Recopiez intégralement le texte sur la mauvaise réputation du renard, sans en modifier un seul caractère.
── TEXTE FOURNI
Pourquoi le renard a-t-il si mauvaise réputation ?

Crédit photo : Miki Yoshihito.

Héros créateur et animal de la sagesse instinctive chez les Amérindiens, symbole de longévité pour les Chinois, le renard est également pour les Japonais un animal éminemment positif, protecteur de la nourriture, tel qu’on lui voit jouer cette fonction comme compagnon (ou figuration) d’Inari, déesse de l’abondance.

Mais alors, d’où vient que cet animal ait si mauvaise presse par chez nous ?

Remarquablement endurant, le plus commun des carnivores européens, s’accommode effectivement de milieux très variés, faisant preuve d’une capacité d’adaptation qu’il faut très certainement mettre sur le compte de son intelligence hors du commun. Ainsi disait Hildegarde : « grâce à ce qu’il tient du lion, il connaît beaucoup de choses ; à cause de ce qu’il tient de la panthère, il a un caractère changeant et connaît un peu l’homme »1. Bien qu’écrivant cela au XIIe siècle, l’abbesse ne prend pas en mauvaise part celui que l’on n’appelle pas encore renard, mais de manières bien différentes : goupil le plus souvent, plus rarement volpil duquel découle l’actuel nom scientifique latin du renard, Vulpes, contraction de la locution volitans pedibus, qu’en français l’on peut traduire par : « qui virevolte avec ses pieds ». Pourquoi un tel charabia qui fait penser que le renard est doué pour la danse ? Cette désignation cherche à mettre en lumière l’habitude qu’a le renard de ne jamais marcher droit, d’aller de travers, faisant force tours et détours sinueux et tortueux. Comptant sur le fait qu’il s’aventure rarement en terrain découvert, il n’en fallait pas davantage pour voir en lui un individu dénué de franchise. C’est là une évidente preuve de sa fourberie, de sa sournoiserie et de sa perfidie. Mais cette réputation ne naît pas avec le Moyen-Âge, puisqu’aux temps antiques les fables animalières, telles que celles d’Ésope, décrivaient le goupil avec la même valeur de fausseté.
────
── DONNÉES DE L’EXERCICE
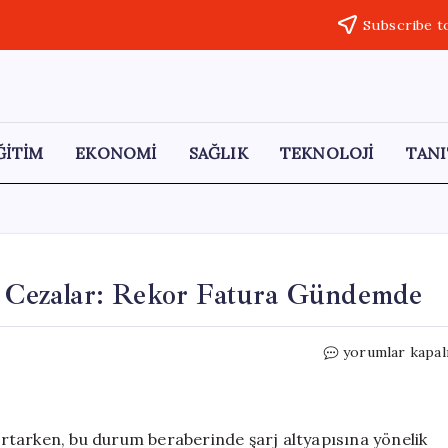
Subscribe t
ĞİTİM
EKONOMİ
SAĞLIK
TEKNOLOJİ
TANI
ok Cezalar: Rekor Fatura Gündemde
Elektrikli
yorumlar kapal
Araç
Sahiplerine
Şok
Cezalar:
 artarken, bu durum beraberinde şarj altyapısına yönelik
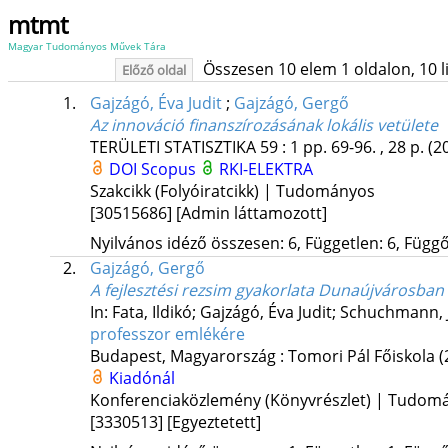
mtmt
Magyar Tudományos Művek Tára
Összesen 10 elem 1 oldalon, 10 lis
Előző oldal
1.
Gajzágó, Éva Judit
;
Gajzágó, Gergő
Az innováció finanszírozásának lokális vetülete
TERÜLETI STATISZTIKA
59
:
1
pp. 69-96. , 28 p.
(2
DOI
Scopus
RKI-ELEKTRA
Szakcikk (Folyóiratcikk) | Tudományos
[30515686]
[Admin láttamozott]
Nyilvános idéző összesen: 6, Független: 6, Függő:
2.
Gajzágó, Gergő
A fejlesztési rezsim gyakorlata Dunaújvárosban
In: Fata, Ildikó; Gajzágó, Éva Judit; Schuchmann, J
professzor emlékére
Budapest, Magyarország :
Tomori Pál Főiskola
(
Kiadónál
Konferenciaközlemény (Könyvrészlet) | Tudom
[3330513]
[Egyeztetett]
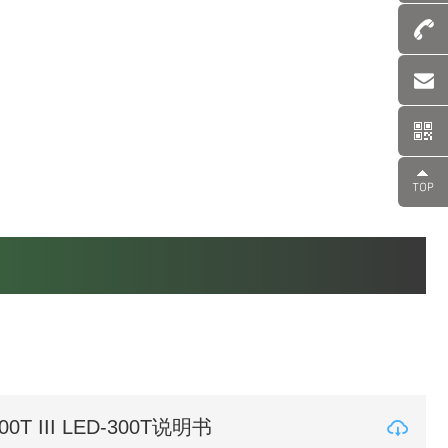
-200T III LED-300T说明书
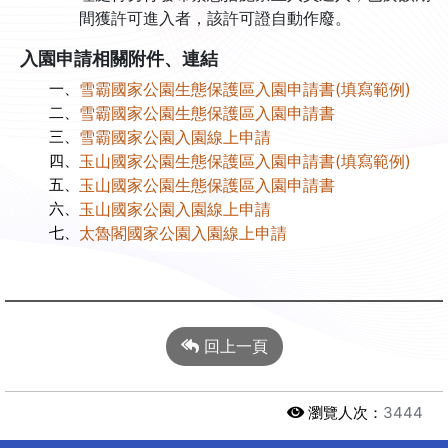
間獲許可進入者，該許可證自動作廢。
入園申請相關附件、連結
一、
雪霸國家公園生態保護區入園申請書(填寫範例)
二、
雪霸國家公園生態保護區入園申請書
三、
雪霸國家公園入園線上申請
四、
玉山國家公園生態保護區入園申請書(填寫範例)
五、
玉山國家公園生態保護區入園申請書
六、
玉山國家公園入園線上申請
七、
太魯閣國家公園入園線上申請
回上一頁
瀏覽人次：
3444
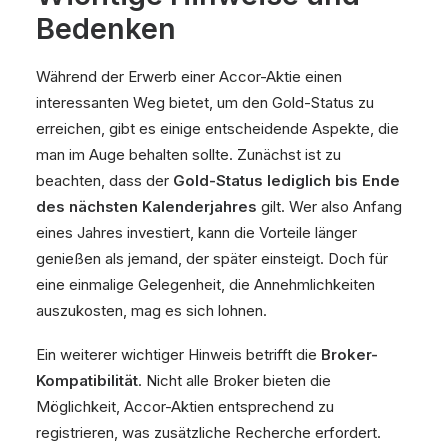
Bedenken
Während der Erwerb einer Accor-Aktie einen
interessanten Weg bietet, um den Gold-Status zu
erreichen, gibt es einige entscheidende Aspekte, die
man im Auge behalten sollte. Zunächst ist zu
beachten, dass der
Gold-Status lediglich bis Ende
des nächsten Kalenderjahres
gilt. Wer also Anfang
eines Jahres investiert, kann die Vorteile länger
genießen als jemand, der später einsteigt. Doch für
eine einmalige Gelegenheit, die Annehmlichkeiten
auszukosten, mag es sich lohnen.
Ein weiterer wichtiger Hinweis betrifft die
Broker-
Kompatibilität
. Nicht alle Broker bieten die
Möglichkeit, Accor-Aktien entsprechend zu
registrieren, was zusätzliche Recherche erfordert.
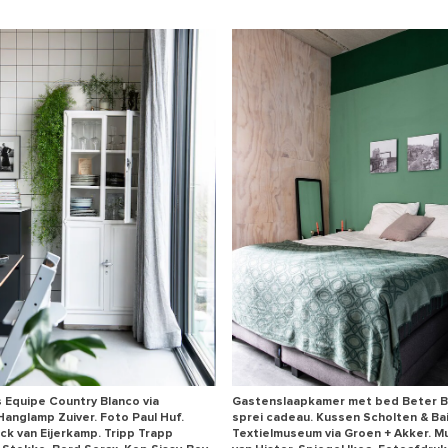
Equipe Country Blanco via
Gastenslaapkamer met bed Beter B
Hanglamp Zuiver. Foto Paul Huf.
sprei cadeau. Kussen Scholten & Bai
ick van Eijerkamp. Tripp Trapp
Textielmuseum via Groen + Akker. M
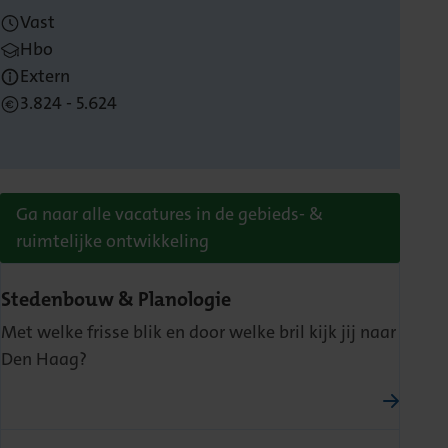
Vast
Hbo
Extern
3.824 - 5.624
Ga naar alle vacatures in de gebieds- &
ruimtelijke ontwikkeling
Stedenbouw & Planologie
Met welke frisse blik en door welke bril kijk jij naar
Den Haag?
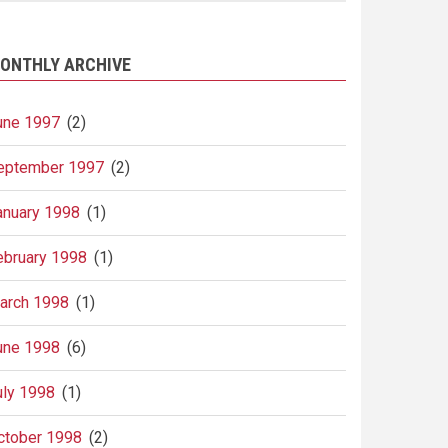
ONTHLY ARCHIVE
une 1997
(2)
eptember 1997
(2)
anuary 1998
(1)
ebruary 1998
(1)
arch 1998
(1)
une 1998
(6)
uly 1998
(1)
ctober 1998
(2)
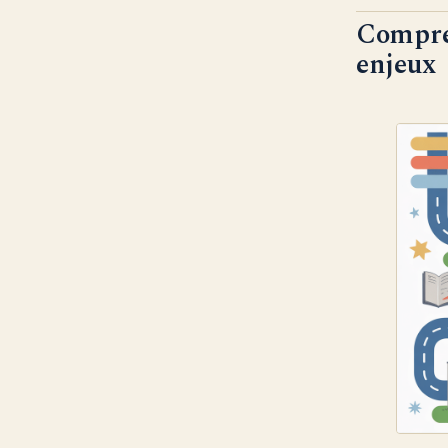
Compren
enjeux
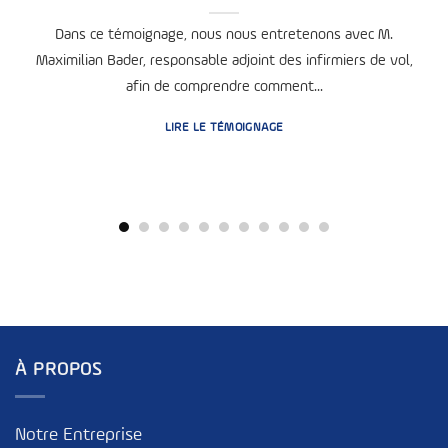
Dans ce témoignage, nous nous entretenons avec M.
Maximilian Bader, responsable adjoint des infirmiers de vol,
afin de comprendre comment...
LIRE LE TÉMOIGNAGE
À PROPOS
Notre Entreprise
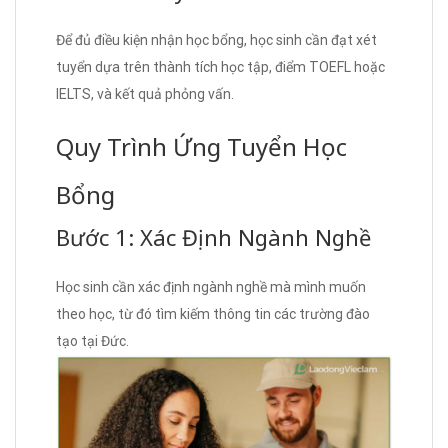
Để đủ điều kiện nhận học bổng, học sinh cần đạt xét
tuyển dựa trên thành tích học tập, điểm TOEFL hoặc
IELTS, và kết quả phỏng vấn.
Quy Trình Ứng Tuyển Học
Bổng
Bước 1: Xác Định Ngành Nghề
Học sinh cần xác định ngành nghề mà mình muốn
theo học, từ đó tìm kiếm thông tin các trường đào
tạo tại Đức.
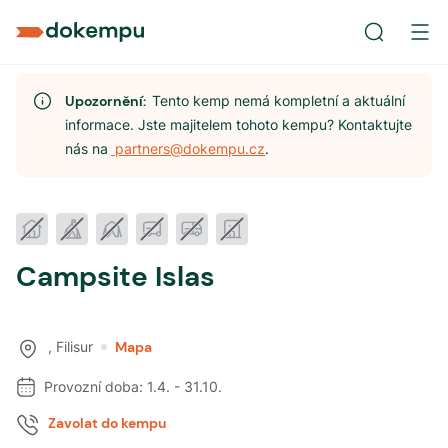
Upozornění:
Tento kemp nemá kompletní a aktuální
informace. Jste majitelem tohoto kempu? Kontaktujte
nás na
partners@dokempu.cz
.
Campsite Islas
,
Filisur
Mapa
Provozní doba:
1.4.
-
31.10.
Zavolat do kempu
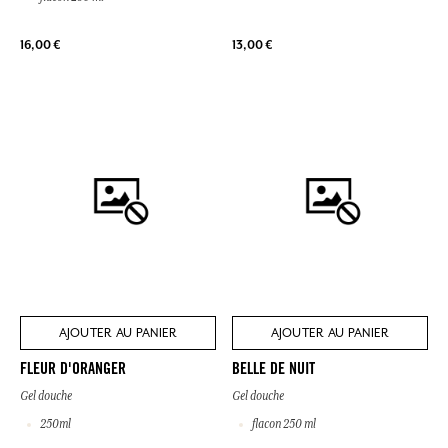
16,00 €
13,00 €
AJOUTER AU PANIER
AJOUTER AU PANIER
FLEUR D'ORANGER
BELLE DE NUIT
Gel douche
Gel douche
250ml
flacon 250 ml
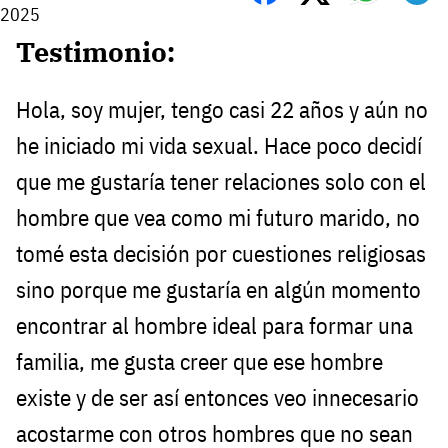
2025
Testimonio:
Hola, soy mujer, tengo casi 22 años y aún no
he iniciado mi vida sexual. Hace poco decidí
que me gustaría tener relaciones solo con el
hombre que vea como mi futuro marido, no
tomé esta decisión por cuestiones religiosas
sino porque me gustaría en algún momento
encontrar al hombre ideal para formar una
familia, me gusta creer que ese hombre
existe y de ser así entonces veo innecesario
acostarme con otros hombres que no sean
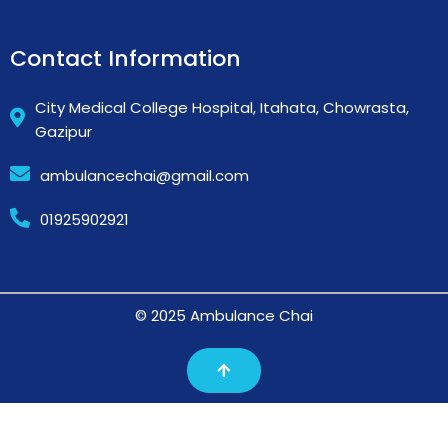
Contact Information
City Medical College Hospital, Itahata, Chowrasta,
Gazipur
ambulancechai@gmail.com
01925902921
© 2025 Ambulance Chai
────
RÉSULTAT ATTENDU:
Pourquoi le renard a-t-il si mauvaise réputation ?

Crédit photo : Miki Yoshihito.

Héros créateur et animal de la sagesse instinctive chez les Amérindiens, symbole de longévité pour les Chinois, le renard est également pour les Japonais un animal éminemment positif, protecteur de la nourriture, tel qu’on lui voit jouer cette fonction comme compagnon (ou figuration) d’Inari, déesse de l’abondance.

Mais alors, d’où vient que cet animal ait si mauvaise presse par chez nous ?

Remarquablement endurant, le plus commun des carnivores européens, s’accommode effectivement de milieux très variés, faisant preuve d’une capacité d’adaptation qu’il faut très certainement mettre sur le compte de son intelligence hors du commun. Ainsi disait Hildegarde : « grâce à ce qu’il tient du lion, il connaît beaucoup de choses ; à cause de ce qu’il tient de la panthère, il a un caractère changeant et connaît un peu l’homme »1. Bien qu’écrivant cela au XIIe siècle, l’abbesse ne prend pas en mauvaise part celui que l’on n’appelle pas encore renard, mais de manières bien différentes : goupil le plus souvent, plus rarement volpil duquel découle l’actuel nom scientifique latin du renard, Vulpes, contraction de la locution volitans pedibus, qu’en français l’on peut traduire par : « qui virevolte avec ses pieds ». Pourquoi un tel charabia qui fait penser que le renard est doué pour la danse ? Cette désignation cherche à mettre en lumière l’habitude qu’a le renard de ne jamais marcher droit, d’aller de travers, faisant force tours et détours sinueux et tortueux. Comptant sur le fait qu’il s’aventure rarement en terrain découvert, il n’en fallait pas davantage pour voir en lui un individu dénué de franchise. C’est là une évidente preuve de sa fourberie, de sa sournoiserie et de sa perfidie. Mais cette réputation ne naît pas avec le Moyen-Âge, puisqu’aux temps antiques les fables animalières, telles que celles d’Ésope, décrivaient le goupil avec la même valeur de fausseté.